Establishing a culture of feedback is something we take very seriously at Bocoup. I’ve had a lot of failures just like everyone else, but we’ve built a company where failure is an important part of our culture. We work together to Identify it, move through it, and support each other in that process.
How do you balance between open-source and monetization for your data visualization projects at Bocoup?
Bocoup is primarily a consulting company. People come to us to help them solve their problems using open technology and practices. We build tools, websites, and applications. The same is true for my team, people come to us either because they need help understanding their data or they need help with designing and building the right visualizations to communicate something or enable and engage their audience.
I would say modern software engineering requires the use of open source tools. There are rarely commercial equivalents of equal quality. Most of our clients understand this, and their engineering teams certainly do. To us, using an open source stack enables our clients to build systems that can be maintainable and extendable, that can have a community and allow their engineers to feel supported.
“I think open source isn’t just about open code. It also comes down to using more open practices around the way your team works.”
In terms of our own contributions, as an engineer you always have the drive to modularize your code and to be able to make reusable components. That naturally leads to being able to release some part of your work as separate open source components, or contribute some patches back to an open source project. My team has worked with D3 extensively in our visualization projects, contributed integral community tools, the current D3 logo, and have created a framework for organizing visualization code made in D3 with our d3.chartto demonstrate the importance of modularity.
I think open source isn’t just about open code. It also comes down to using more open practices around the way your team works. Many of us have worked on big open source or client projects at Bocoup. When you work in such a distributed way, with a lot of people across the world in different time zones, you have to become really good at planning, documentation, coordination and communication. We bring a lot of those practices to existing teams to try and help them be more effective.

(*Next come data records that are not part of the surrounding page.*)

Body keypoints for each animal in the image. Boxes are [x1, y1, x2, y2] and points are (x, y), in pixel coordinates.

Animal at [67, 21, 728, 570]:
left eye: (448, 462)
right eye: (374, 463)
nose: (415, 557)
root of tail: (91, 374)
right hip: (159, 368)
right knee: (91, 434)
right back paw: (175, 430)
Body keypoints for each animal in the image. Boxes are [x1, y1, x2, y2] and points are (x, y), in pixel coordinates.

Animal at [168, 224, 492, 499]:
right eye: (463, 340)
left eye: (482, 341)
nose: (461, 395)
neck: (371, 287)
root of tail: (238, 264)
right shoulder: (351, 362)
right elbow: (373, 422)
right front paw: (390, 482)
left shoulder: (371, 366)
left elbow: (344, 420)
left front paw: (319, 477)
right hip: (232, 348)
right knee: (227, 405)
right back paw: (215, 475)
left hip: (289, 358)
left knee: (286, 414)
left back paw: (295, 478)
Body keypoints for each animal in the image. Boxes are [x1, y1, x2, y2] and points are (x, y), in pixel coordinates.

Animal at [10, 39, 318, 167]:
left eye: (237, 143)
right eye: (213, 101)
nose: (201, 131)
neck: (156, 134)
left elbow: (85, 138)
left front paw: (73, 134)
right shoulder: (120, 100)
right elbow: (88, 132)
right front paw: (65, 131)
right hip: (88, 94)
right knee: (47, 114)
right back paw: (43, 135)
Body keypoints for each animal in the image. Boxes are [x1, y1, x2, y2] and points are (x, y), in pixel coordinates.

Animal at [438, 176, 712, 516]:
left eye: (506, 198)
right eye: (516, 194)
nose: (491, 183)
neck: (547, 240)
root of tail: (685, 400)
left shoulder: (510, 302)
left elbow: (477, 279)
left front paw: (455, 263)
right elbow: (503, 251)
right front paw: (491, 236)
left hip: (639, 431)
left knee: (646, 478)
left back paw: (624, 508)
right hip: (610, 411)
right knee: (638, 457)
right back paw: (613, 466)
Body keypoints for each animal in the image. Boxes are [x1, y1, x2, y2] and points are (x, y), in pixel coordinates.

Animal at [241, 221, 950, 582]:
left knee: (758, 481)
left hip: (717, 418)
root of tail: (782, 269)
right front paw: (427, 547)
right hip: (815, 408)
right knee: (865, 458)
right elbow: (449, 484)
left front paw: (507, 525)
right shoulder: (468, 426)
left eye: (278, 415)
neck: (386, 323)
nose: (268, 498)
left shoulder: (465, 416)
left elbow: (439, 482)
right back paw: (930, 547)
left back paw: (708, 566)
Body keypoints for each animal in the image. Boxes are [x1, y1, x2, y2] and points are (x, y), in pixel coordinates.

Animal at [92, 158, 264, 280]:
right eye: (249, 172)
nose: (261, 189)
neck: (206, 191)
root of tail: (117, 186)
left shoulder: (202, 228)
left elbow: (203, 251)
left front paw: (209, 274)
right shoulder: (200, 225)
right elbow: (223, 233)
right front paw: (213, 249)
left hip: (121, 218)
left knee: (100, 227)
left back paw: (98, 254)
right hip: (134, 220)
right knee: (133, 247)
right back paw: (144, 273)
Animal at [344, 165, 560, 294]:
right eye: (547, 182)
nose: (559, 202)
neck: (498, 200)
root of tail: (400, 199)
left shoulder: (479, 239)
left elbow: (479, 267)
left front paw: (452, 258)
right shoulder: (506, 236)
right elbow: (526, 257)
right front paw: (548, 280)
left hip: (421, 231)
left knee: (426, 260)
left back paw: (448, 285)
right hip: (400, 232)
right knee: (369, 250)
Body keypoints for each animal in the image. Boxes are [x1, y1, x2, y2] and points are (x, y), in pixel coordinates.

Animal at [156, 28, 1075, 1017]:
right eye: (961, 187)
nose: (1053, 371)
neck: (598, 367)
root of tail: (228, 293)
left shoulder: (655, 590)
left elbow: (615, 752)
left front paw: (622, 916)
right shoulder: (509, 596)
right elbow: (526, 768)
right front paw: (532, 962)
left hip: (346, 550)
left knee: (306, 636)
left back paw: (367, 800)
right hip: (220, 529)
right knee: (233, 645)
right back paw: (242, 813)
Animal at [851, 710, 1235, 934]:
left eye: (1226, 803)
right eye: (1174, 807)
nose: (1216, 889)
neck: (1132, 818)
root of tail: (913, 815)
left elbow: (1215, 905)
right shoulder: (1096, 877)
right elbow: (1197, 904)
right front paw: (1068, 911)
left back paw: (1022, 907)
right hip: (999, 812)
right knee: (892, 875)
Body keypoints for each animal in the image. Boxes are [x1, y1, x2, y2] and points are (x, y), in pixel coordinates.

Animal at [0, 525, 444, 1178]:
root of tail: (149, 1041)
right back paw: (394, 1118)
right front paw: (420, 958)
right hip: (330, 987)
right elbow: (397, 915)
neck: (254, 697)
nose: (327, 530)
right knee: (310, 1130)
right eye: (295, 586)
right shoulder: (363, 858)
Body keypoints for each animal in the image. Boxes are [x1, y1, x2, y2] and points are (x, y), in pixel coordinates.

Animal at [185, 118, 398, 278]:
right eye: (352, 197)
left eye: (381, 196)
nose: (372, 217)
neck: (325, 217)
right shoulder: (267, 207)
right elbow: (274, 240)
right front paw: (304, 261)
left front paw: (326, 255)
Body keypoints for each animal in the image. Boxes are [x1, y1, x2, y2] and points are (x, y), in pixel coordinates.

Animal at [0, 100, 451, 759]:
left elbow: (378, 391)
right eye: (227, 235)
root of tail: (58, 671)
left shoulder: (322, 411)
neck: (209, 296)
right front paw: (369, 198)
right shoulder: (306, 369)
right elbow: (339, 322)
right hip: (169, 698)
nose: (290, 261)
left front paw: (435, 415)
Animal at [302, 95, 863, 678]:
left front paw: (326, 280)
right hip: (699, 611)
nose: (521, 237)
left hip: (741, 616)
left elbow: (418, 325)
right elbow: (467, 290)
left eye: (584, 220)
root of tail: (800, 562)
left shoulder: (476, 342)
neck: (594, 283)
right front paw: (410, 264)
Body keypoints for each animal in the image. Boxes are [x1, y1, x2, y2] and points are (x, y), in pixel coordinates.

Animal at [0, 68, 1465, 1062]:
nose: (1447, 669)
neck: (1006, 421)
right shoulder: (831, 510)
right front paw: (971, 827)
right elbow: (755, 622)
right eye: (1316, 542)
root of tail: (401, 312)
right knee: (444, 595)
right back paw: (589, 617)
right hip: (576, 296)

What are the challenges today in data visualization field, both from the technology point of view as well as the community?
This isn’t a new problem, but a challenge we will always face: there is a tension between aesthetics and usability, and how to incorporate both is a challenging question. We have seen lots of examples of things being built that go too far one way or the other, but we have lots of conversations as a community about that. It’s a balance we will continue to navigate.
There is also a data literacy question. Everybody wants to make a new visualization style that’s never been used before, and it kind of blows everybody’s minds. That’s really cool, but you are probably going to impress 200 people in the field and then confuse everyone else who, as a consequence, won’t engage with what you’ve made. Are the things that we are creating working? Are people understanding what we are making? Are they actually engaged with what we are trying to say? Is what we’re making helpful to anyone?
We don’t have a great way of evaluating what’s working on a system level. We have lots of ideas on how to study small components (such as specific visualization styles etc.,) but not larger systems. I think that’s an interesting problem for us to solve as a community. We also don’t have a great way of determining when something we’ve made has failed. I think about that often and would love to see that debate.
what other hobbies or interests do you have after programming?
Actually I’m a singer; I’ve been singing for my whole life and I really enjoy it. I also paint some. I enjoy creative pursuits that may or may not have to do with computers. It’s good to recharge.